= Saved data entries =
##############################
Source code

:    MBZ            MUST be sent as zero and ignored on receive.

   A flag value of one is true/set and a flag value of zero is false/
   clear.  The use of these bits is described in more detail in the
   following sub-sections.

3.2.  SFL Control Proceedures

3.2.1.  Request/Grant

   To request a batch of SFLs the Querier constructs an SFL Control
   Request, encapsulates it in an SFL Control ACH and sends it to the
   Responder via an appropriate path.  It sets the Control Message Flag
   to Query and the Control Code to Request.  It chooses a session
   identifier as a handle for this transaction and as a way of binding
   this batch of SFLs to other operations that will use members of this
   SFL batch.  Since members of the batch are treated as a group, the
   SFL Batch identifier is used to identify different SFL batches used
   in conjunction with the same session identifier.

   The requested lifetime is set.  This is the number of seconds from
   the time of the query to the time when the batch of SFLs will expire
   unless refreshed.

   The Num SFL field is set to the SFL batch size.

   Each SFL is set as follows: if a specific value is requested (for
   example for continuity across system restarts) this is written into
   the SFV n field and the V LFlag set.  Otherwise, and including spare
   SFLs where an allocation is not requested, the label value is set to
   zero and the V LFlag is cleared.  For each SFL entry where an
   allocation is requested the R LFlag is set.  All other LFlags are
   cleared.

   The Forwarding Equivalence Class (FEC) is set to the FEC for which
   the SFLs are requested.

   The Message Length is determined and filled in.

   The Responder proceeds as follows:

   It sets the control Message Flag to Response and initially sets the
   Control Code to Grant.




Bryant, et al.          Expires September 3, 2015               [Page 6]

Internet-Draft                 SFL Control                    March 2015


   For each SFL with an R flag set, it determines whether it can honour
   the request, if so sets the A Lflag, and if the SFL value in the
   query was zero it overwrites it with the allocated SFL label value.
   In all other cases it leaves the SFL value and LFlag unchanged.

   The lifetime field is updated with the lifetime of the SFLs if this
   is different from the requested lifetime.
##############################
= DIRECTIONS FOR THIS TASK =
Swap every instance of "Responder" in the data for "Receiver" and write the lines out again, leaving everything else as it is.

= SOLUTION =
Source code

:    MBZ            MUST be sent as zero and ignored on receive.

   A flag value of one is true/set and a flag value of zero is false/
   clear.  The use of these bits is described in more detail in the
   following sub-sections.

3.2.  SFL Control Proceedures

3.2.1.  Request/Grant

   To request a batch of SFLs the Querier constructs an SFL Control
   Request, encapsulates it in an SFL Control ACH and sends it to the
   Receiver via an appropriate path.  It sets the Control Message Flag
   to Query and the Control Code to Request.  It chooses a session
   identifier as a handle for this transaction and as a way of binding
   this batch of SFLs to other operations that will use members of this
   SFL batch.  Since members of the batch are treated as a group, the
   SFL Batch identifier is used to identify different SFL batches used
   in conjunction with the same session identifier.

   The requested lifetime is set.  This is the number of seconds from
   the time of the query to the time when the batch of SFLs will expire
   unless refreshed.

   The Num SFL field is set to the SFL batch size.

   Each SFL is set as follows: if a specific value is requested (for
   example for continuity across system restarts) this is written into
   the SFV n field and the V LFlag set.  Otherwise, and including spare
   SFLs where an allocation is not requested, the label value is set to
   zero and the V LFlag is cleared.  For each SFL entry where an
   allocation is requested the R LFlag is set.  All other LFlags are
   cleared.

   The Forwarding Equivalence Class (FEC) is set to the FEC for which
   the SFLs are requested.

   The Message Length is determined and filled in.

   The Receiver proceeds as follows:

   It sets the control Message Flag to Response and initially sets the
   Control Code to Grant.




Bryant, et al.          Expires September 3, 2015               [Page 6]

Internet-Draft                 SFL Control                    March 2015


   For each SFL with an R flag set, it determines whether it can honour
   the request, if so sets the A Lflag, and if the SFL value in the
   query was zero it overwrites it with the allocated SFL label value.
   In all other cases it leaves the SFL value and LFlag unchanged.

   The lifetime field is updated with the lifetime of the SFLs if this
   is different from the requested lifetime.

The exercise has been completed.